Middle Island, N.Y.: Hands of a student are shown with pencil and test booklet during New York State math test on May 2, 2017. (Photo by John Paraskevas/Newsday RM via Getty Images)
Sacramento, California – Nearly two months after technical glitches marred the February California bar exam, the State Bar has triggered fresh controversy by revealing that some of the test’s multiple-choice questions were developed with the help of artificial intelligence.
In a statement released Monday, the State Bar announced it would ask the California Supreme Court to adjust scores for affected test takers — but stopped short of acknowledging widespread problems with the exam’s content. The admission that a subset of the 171 scored questions came from AI-assisted authorship has sparked outrage from legal educators and students alike.
“The debacle that was the February 2025 bar exam is worse than we imagined,” said Mary Basick, assistant dean at UC Irvine Law. “Having the questions drafted by non-lawyers using artificial intelligence is just unbelievable.”
According to the State Bar, 100 questions were written by Kaplan Exam Services under an $8.25 million contract, 48 were recycled from a first-year law student exam, and 23 were developed with AI by ACS Ventures — the same company hired to validate the test’s integrity.
Critics have slammed what they see as a clear conflict of interest, noting that ACS Ventures both created and evaluated questions. “It’s a staggering admission,” said Katie Moran, a University of San Francisco law professor. “They paid the same company to assess and approve its own work.”

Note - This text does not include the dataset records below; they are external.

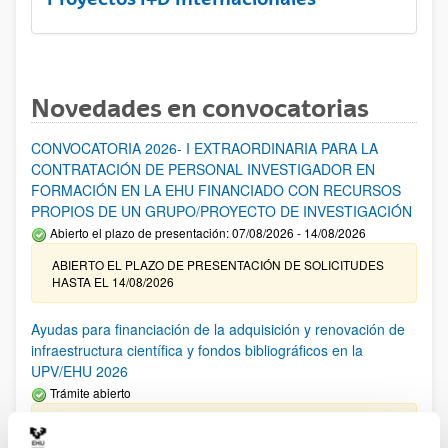
Novedades en convocatorias
CONVOCATORIA 2026- I EXTRAORDINARIA PARA LA
CONTRATACIÓN DE PERSONAL INVESTIGADOR EN
FORMACIÓN EN LA EHU FINANCIADO CON RECURSOS
PROPIOS DE UN GRUPO/PROYECTO DE INVESTIGACIÓN
Abierto el plazo de presentación: 07/08/2026 - 14/08/2026
ABIERTO EL PLAZO DE PRESENTACIÓN DE SOLICITUDES
HASTA EL 14/08/2026
Ayudas para financiación de la adquisición y renovación de
infraestructura científica y fondos bibliográficos en la
UPV/EHU 2026
Trámite abierto
25/03/2026: Corrección de errores del listado provisional de
solicitudes admitidas y excluidas. 23/03/2026: Relación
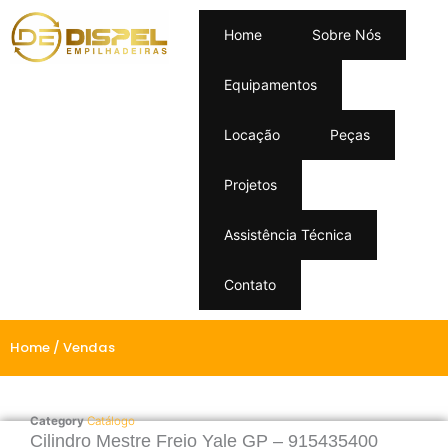
Home
Sobre Nós
Equipamentos
Locação
Peças
Projetos
Assistência Técnica
Contato
Home
/ Vendas
Category
Catálogo
Cilindro Mestre Freio Yale GP – 915435400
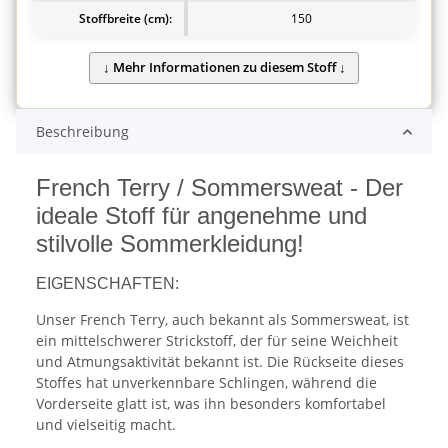
Stoffbreite (cm):
150
Beschreibung
French Terry / Sommersweat - Der
ideale Stoff für angenehme und
stilvolle Sommerkleidung!
EIGENSCHAFTEN:
Unser French Terry, auch bekannt als Sommersweat, ist
ein mittelschwerer Strickstoff, der für seine Weichheit
und Atmungsaktivität bekannt ist. Die Rückseite dieses
Stoffes hat unverkennbare Schlingen, während die
Vorderseite glatt ist, was ihn besonders komfortabel
und vielseitig macht.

Bar officials insisted that all questions — including those generated using AI — were reviewed for legal accuracy, competence, and bias. Executive Director Leah Wilson said the questions “performed above the psychometric target of 0.80” when assessed for reliability.
But educators remain unconvinced. Basick and Moran flagged issues with Kaplan’s questions weeks before the exam, citing typos, missing facts, and confusing language. “The 50 practice questions released just weeks before the exam still contained numerous errors,” they wrote in a public comment.
The California Supreme Court, which oversees the State Bar, said it was unaware until this week that AI had been used in question development — a revelation that has raised further questions about transparency.
Meanwhile, the fallout continues. Several students have filed a federal lawsuit against Meazure Learning, the company that administered the glitch-prone exam. Lawmakers have called for an audit of the State Bar, and the Supreme Court has ordered the agency to return to fully in-person exams for July.
Still, the State Bar is pressing ahead with its controversial hybrid testing model — and refusing, for now, to abandon its use of AI-generated content.